Предисловие
Интерпретация истории европейского субъекта в работах Мишеля Фуко в последнее время все чаше обращает на себя внимание исследователей. После выхода третьего тома «Истории сексуальности» (1984) важнейшим событием в изучении темы стало посмертное издание лекций М. Фуко в Коллеж де Франс «Герменевтика субъекта» (1991) с подробным послесловием Фредерика Гро (а в недавнем русском издании лекций — с обстоятельной аналитической статьей А.Г. Погоняйло [Фуко, 2007]). Для русскоязычного читателя значимым событием стало также появление серии публикаций переводов американских лекций и интервью
Фуко об истории субъекта во втором номере журнала «Логос» за 2008 г. В подавляющем большинстве аналитических статей и комментариев к этим публикациям (а также ко множеству других) их автор выступает как философ, т.е. его трактовка истории субъекта анализируется в контексте соответствующей проблематики в европейской философии (Кант, Ницше, Хайдеггер, Сартр и др.). В настоящей статье предлагается иная перспектива: история европейской субъективности, которой Фуко уделял особое внимание в своих последних работах, рассматривается здесь в контексте исследований истории европейской культуры. Ставная ее задача, таким образом, заключается в том, чтобы представить генеалогию европейского субъекта М. Фуко как часть корпуса исторического, а не философского знания (разумеется, помня о родстве обоих).
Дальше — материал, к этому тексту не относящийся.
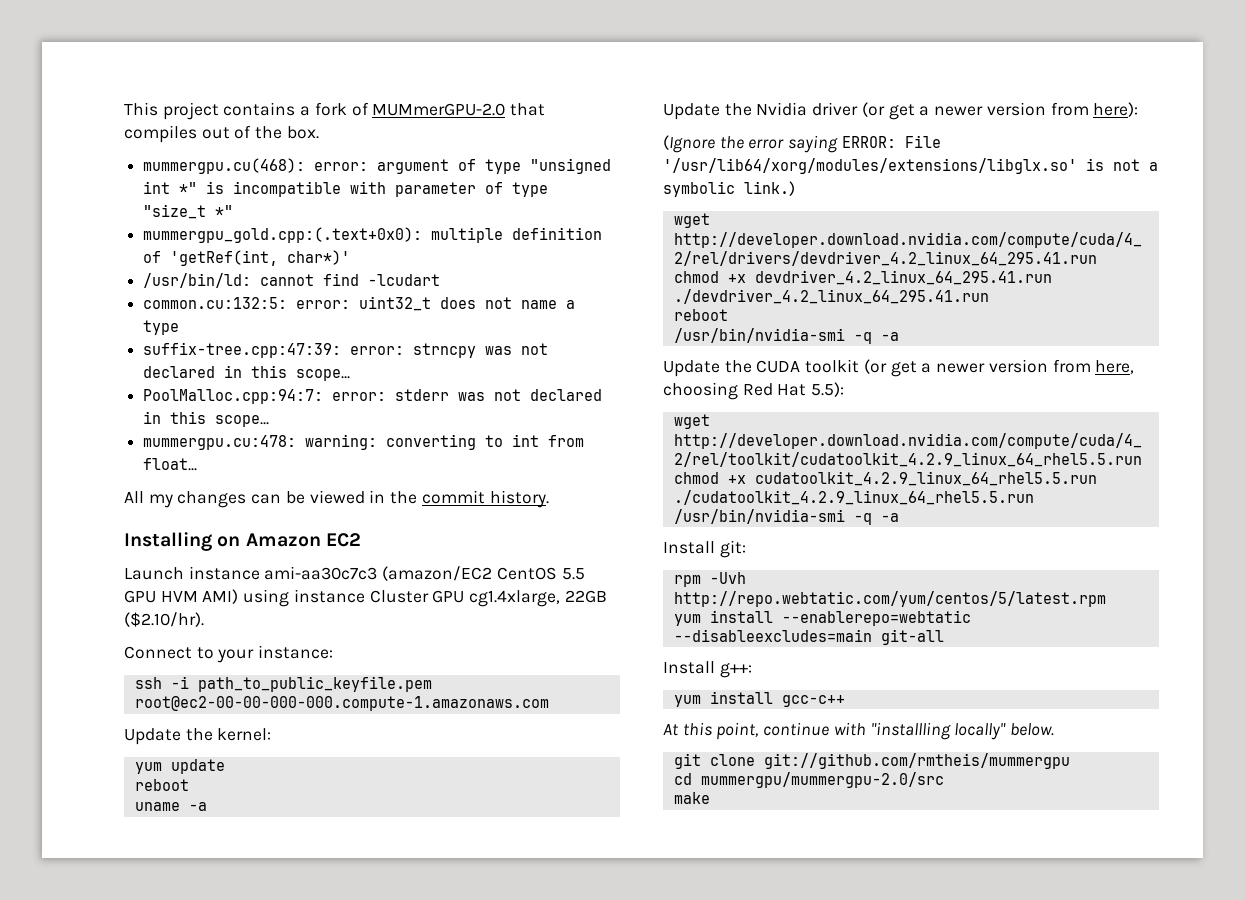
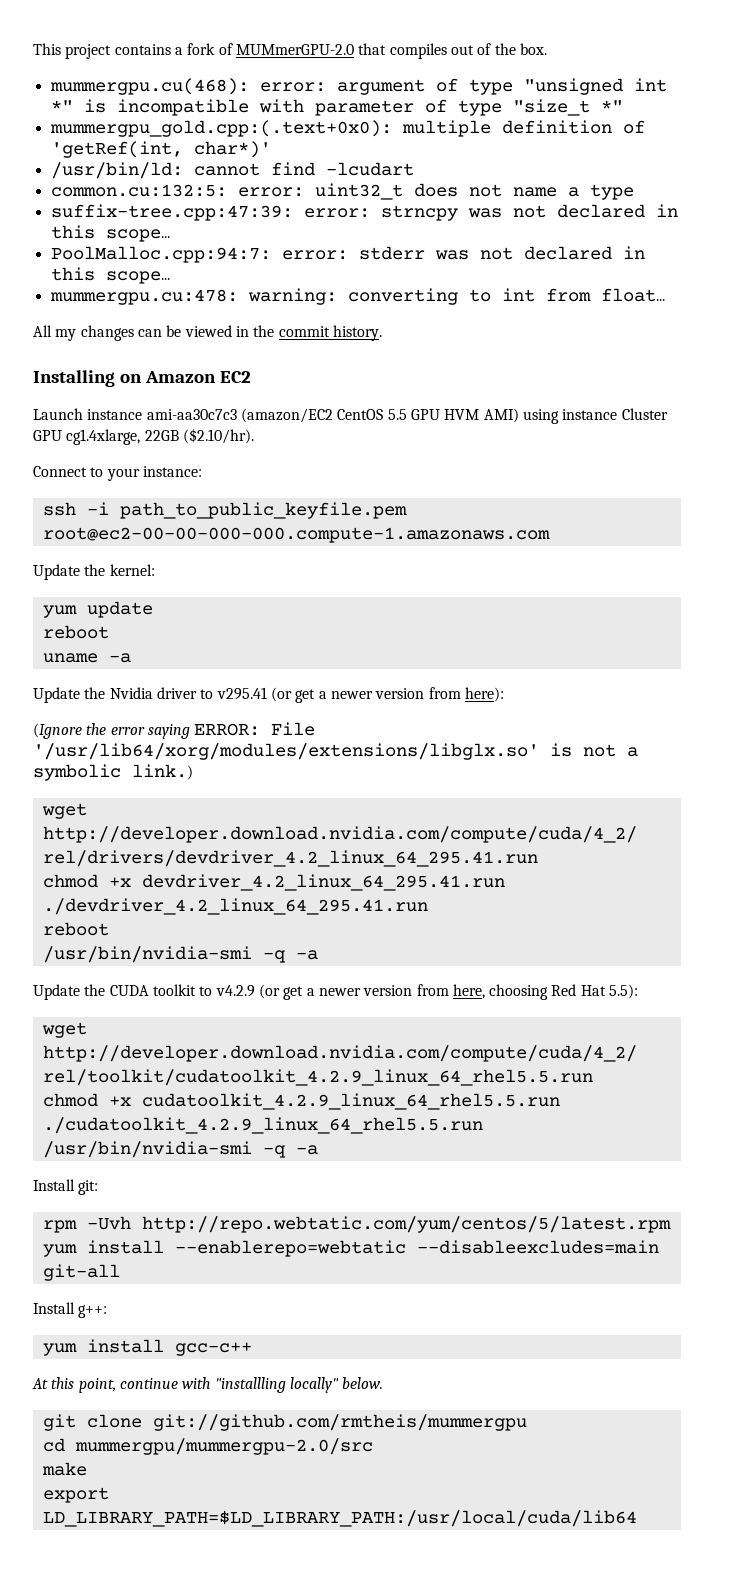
(859, 109) none -> [200,687,267,700] to v295.41
(860, 366) none -> [199,985,255,997] to v4.2.9
(710, 798) none -> [42,1487,109,1503] [42,1510,637,1527] // export LD_LIBRARY_PATH=$LD_LIBRARY_PATH:/usr/local/cuda/lib64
Реализация этой задачи, однако, с самого начала встречает серьезные трудности. Первая — это понятийный аппарат, выработанный Фуко и используемый им для описания субъективности («субъективация», «практики», «эпистема», «дискурс» и др.). Этот аппарат до недавнего был совершенно незнаком большинству историков, а для традиционных историков он остается таковым и сегодня (нередко даже воспринимается ими враждебно или в лучшем случае как диковина). В статье, таким образом, предстоит соотнести нарративы, использующие по меньшей мере две различные системы значений: одну — историографическую, основанную по преимуществу на позитивистских понятиях, другую — принципиально отличную, выработанную Фуко, который, как известно, выступал за то, чтобы «дестабилизировать позитивизм во всех его проявлениях» (inqui?ter tous les positivismes).
Вторая трудность связана с языковыми проблемами, прежде всего с переводом на русский значений некоторых ключевых французских слов, используемых Фуко. Это касается не только специфического soi, но и центрального для всей темы sujet и его производных [Погоняйло, 2007, с. 597—600]. Дело в том, что в русском языке «субъект» почти безусловно понимается как существо, наделенное волей, активное начало, источник мыслей и действий — в противоположность пассивному «объекту». У Фуко же, в соответствии с основными значениями слова sujet во французском языке, — это прежде всего предмет приложения властных отношений, подданный, зависимое существо [Дикон, 2008, с. 33, 35].
Наконец, третья трудность связана с «неконцептуальностью» письма Фуко, который считал, что историки и философы совсем не обязаны четко формулировать свои утверждения (его собственные работы также ясно демонстрируют, что он предпочитал описывать, а не концептуализировать). В неменьшей степени их задача состоит в «сбивании с толку»,
«выведении из равновесия», достижении экстаза, преодолении пределов себя. Отсюда — стремление Фуко к отстранению от самого себя в процессе письма, к пересозданию себя в нем в новых обличиях, к тому, чтобы «не иметь своего лица»[1]. Как утверждает Роджер Дикон, он вообще видел свою сверхзадачу в том, чтобы «сделать наши теории неясными, нашу политику проблематичной, а нас самих — неопределенными» [Там же, с. 54]. Другой исследователь предлагает рассматривать Фуко не столько как ученого в общепринятом смысле слова, сколько как интеллектуального ремесленника, наподобие золотых дел мастера или краснодеревщика, на протяжении многих лет создававшего штучные продукты [Gutting, 2006, р. 6].
- [1] См. в связи с этим знаменитую декларацию Фуко: «Не спрашивайте меня,что я есть, и не просите остаться все тем же: оставьте это нашим чиновникам и нашей полиции — пусть себе они проверяют, в порядке ли наши документы. Но пустьони не трогают нас, когда мы пишем» [Фуко, 1996 (б), с. 20).